# It's getting there . . .



## 1976Cordoba (Sep 20, 2000)

'doba


----------



## 1976Cordoba (Sep 20, 2000)

'doba


----------



## car guy (Nov 22, 2003)

Looks like you're expecting a whole lot of "fans" 'doba. I think you'll be able to fill the seats, nice layout.


----------



## tjd241 (Jan 25, 2004)

*Smooth...*

But no cobblestones, squeeze tracks, or criss-crosses??... just fun'in ya! Very nice. BTW...How long did it take to amass all those bleachers? dave


----------



## AfxToo (Aug 29, 2003)

-----


----------



## roadrner (Jul 21, 1999)

Looking good! Love those straightaways. :thumbsup: :thumbsup: rr


----------



## 41-willys (Jan 7, 2000)

Great looking track! Would you mind if I ask a few questions about your track? Like the lenght, and width? What are the multi-colored strips made of or did you buy it like that? Also what you use for the walls, I really like those!! Thanks


----------



## Slott V (Feb 3, 2005)

Are those Coral snakes or King snakes on those turn aprons?  
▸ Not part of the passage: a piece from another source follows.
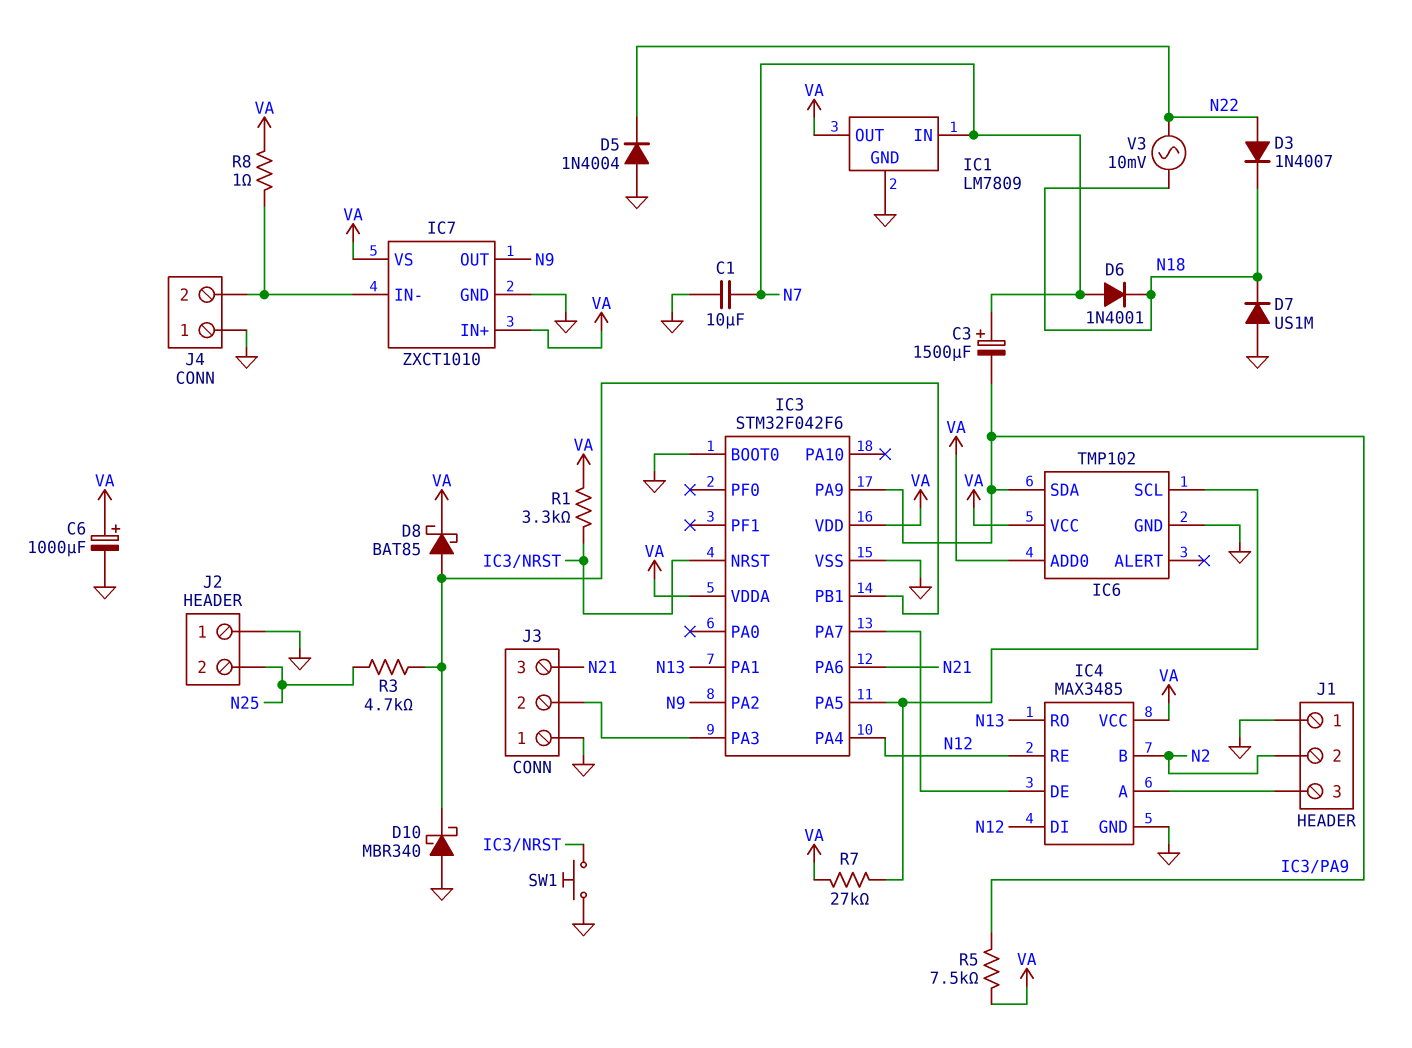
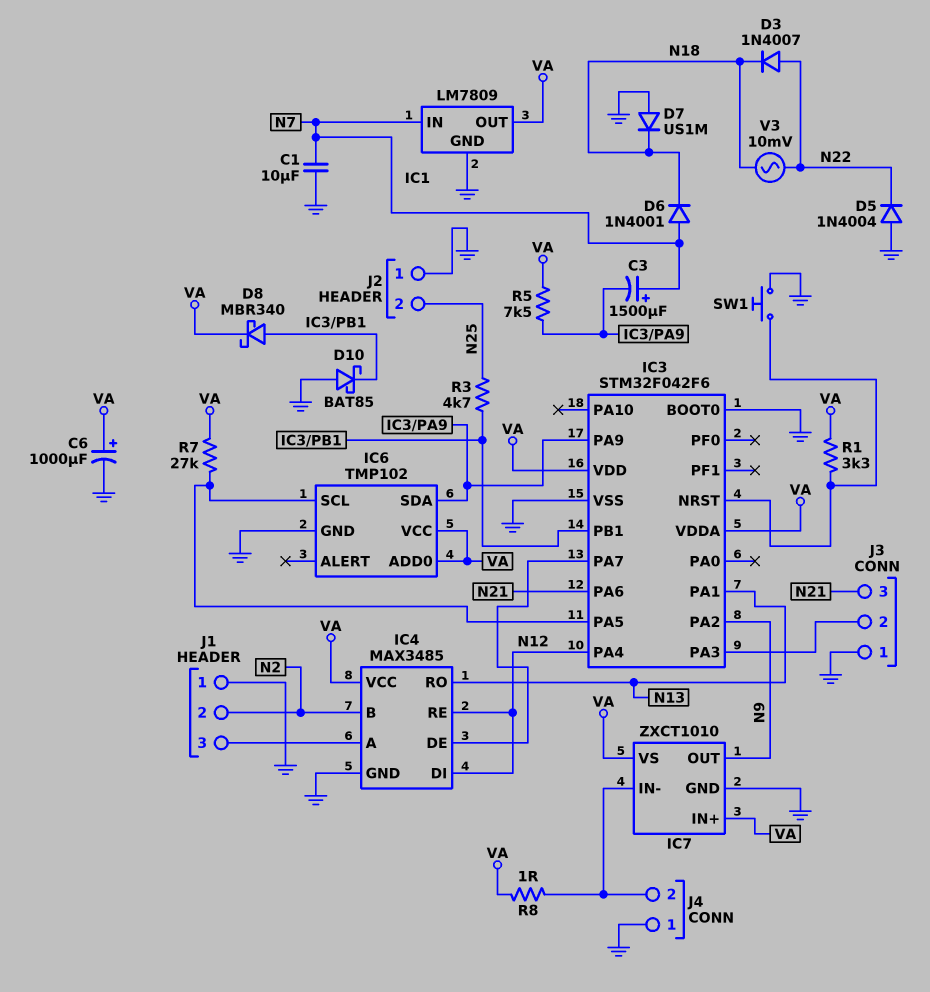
D8: schottky BAT85 (A IC3/PB1, K VA) -> schottky MBR340 (A IC3/PB1, K VA)
D10: schottky MBR340 (A GND, K IC3/PB1) -> schottky BAT85 (A GND, K IC3/PB1)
That's the most AFX grandstands I've ever seen on one track. This shot looks cool!:


----------



## Montoya1 (May 14, 2004)

Slott V said:


> Are those Coral snakes or King snakes on those turn aprons?
> 
> That's the most AFX grandstands I've ever seen on one track. This shot looks cool!


Yeah, I liked that one too, looks really sinuous.


----------



## hoslotfrance (Mar 6, 2006)

Nice wide track ! Do you use 18' radius turns ?


----------



## noddaz (Aug 6, 1999)

That is nice..
It is really coming along...
Thanks for the pics...
Scott


----------



## jimbo-slots (Feb 28, 2006)

'doba, Very Nice Track.
What did you use for the retaining walls?
Jim


----------



## buzzinhornet (Jan 20, 2000)

Very nice. I like the layout. Looks fast. I l like the bleachers. What did you use for the aprons? 

GP


----------



## Mike(^RacerX^) (Mar 15, 2003)

WOw.Thats really looking god there 'doba!!!! :thumbsup: 

My kind of track...nice and FAST!!!! :thumbsup: :thumbsup: 

Keep us updated on your progress.Thanks for sharing!!!!

Mike


----------



## 1976Cordoba (Sep 20, 2000)

Thanks for all the kind words you guys! I promise I will answer everyone's questions soon -- I have been down all weekend with the flu or some kind of stomach bug.

Just popping in tonight to have a look. 

'doba


----------



## 41-willys (Jan 7, 2000)

1976Cordoba said:


> Thanks for all the kind words you guys! I promise I will answer everyone's questions soon -- I have been down all weekend with the flu or some kind of stomach bug.
> 
> Just popping in tonight to have a look.
> 
> 'doba


Hope you get to feeling better real soon.


----------



## gibroni (Mar 24, 2006)

Looks super. What are the physical dimensions? How will you power it?


----------



## Gunther455 (Dec 30, 2005)

Could you tell me what you used for the retaining wall around your track and were did you get it? I have been looking for something like that for my track. I have looked at a couple Home Depot stores but have not found anything like your retaining walls.

Thanks
Roy


----------



## NHawk52 (May 16, 2005)

It seems to have the appearance of "cove base molding", the stuff around the base of your tub or bathroom/kitchen walls...? If it is, Home Depot, Lowes, et al should have many variations in size and color.


----------



## Nightshade (Jan 15, 2006)

Ugh!

That looks awful! I'm thinking you should get rid of it and try to do it right with a new track. 

I know!....since I'm a good samaritan, you could send it to my place so that you don't have to stir up any more bad memories by having it there as a constant reminder. :thumbsup: 

Hehe....I can't wait to see the finished layout.  

Mike


----------



## 41-willys (Jan 7, 2000)

Hi 'doba

inquiring minds want to know all about your track.


----------



## jimbo-slots (Feb 28, 2006)

Hi 'doba, 
Any response to some of the ?'s asked earlier? 
I would like to know what was used for your barriers (retaining walls)
Thanks, Jim


----------



## 1976Cordoba (Sep 20, 2000)

jimbo-slots said:


> Hi 'doba,
> Any response to some of the ?'s asked earlier?
> I would like to know what was used for your barriers (retaining walls)
> Thanks, Jim


 Hi -- sorry I haven't answered on this thread for so long -- my job has been kicking my ... lately and I am in hurry up mode to get more completed on the track since I am hosting a race on this Wednesday night!

Anyway, here's the scoop on the retaining walls -- I get them at Menards and the description on the receipt says " 8' Cap Strip-White, 5093876 " They are $1.76 so the price is right.  The bigger Menards here has them, the smaller one doesn't anymore. There are different sizes and styles so the stock number is probably key. I have some pics I can post and will answer more questions soon!

Thanks,
'doba


----------